To do: Rewrite the listing below with "extract" swapped for "pull out" and every other word left as is. Leave out the pictures.

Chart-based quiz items

▼▼▼

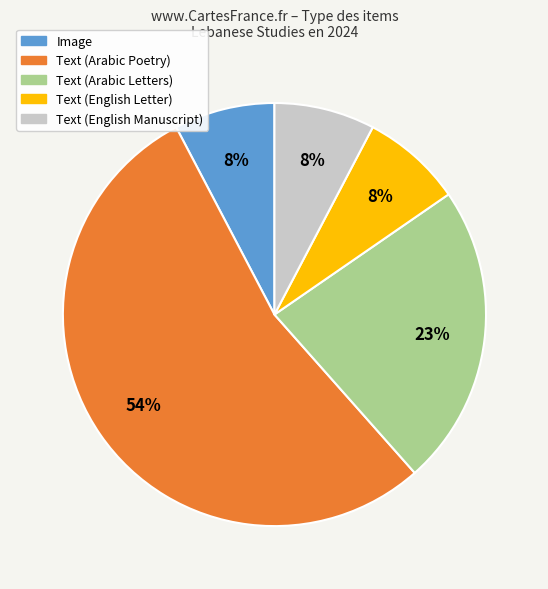

True or false: Text (English Letter) accounts for 8% of the total.

True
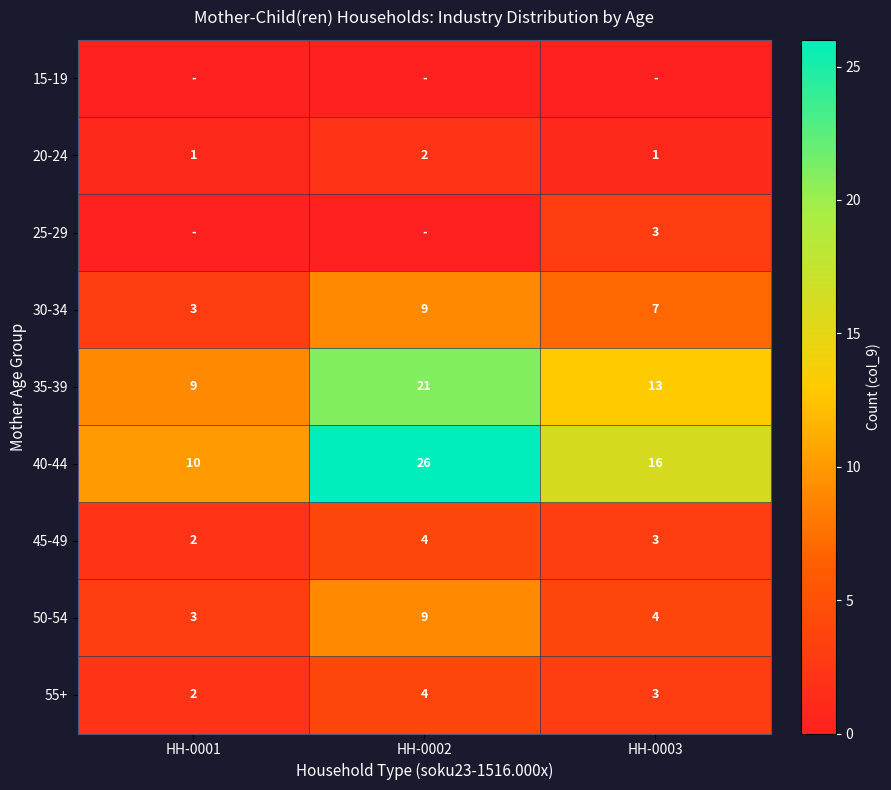

What is the difference between the highest and lowest values at HH-0002?

26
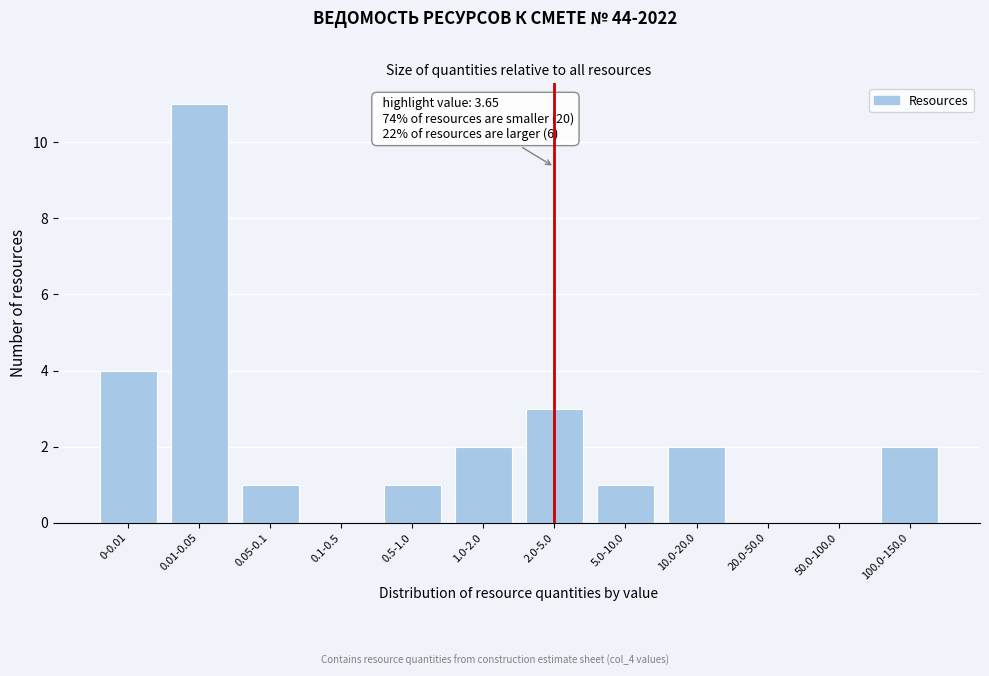

Reading left to right, extract all data points from this chart.

0-0.01=4	0.01-0.05=11	0.05-0.1=1	0.1-0.5=0	0.5-1.0=1	1.0-2.0=2	2.0-5.0=3	5.0-10.0=1	10.0-20.0=2	20.0-50.0=0	50.0-100.0=0	100.0-150.0=2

▲▲▲

Answer section:
True or false: Text (English Letter) accounts for 8% of the total.

True

What is the difference between the highest and lowest values at HH-0002?

26

Reading left to right, pull out all data points from this chart.

0-0.01=4	0.01-0.05=11	0.05-0.1=1	0.1-0.5=0	0.5-1.0=1	1.0-2.0=2	2.0-5.0=3	5.0-10.0=1	10.0-20.0=2	20.0-50.0=0	50.0-100.0=0	100.0-150.0=2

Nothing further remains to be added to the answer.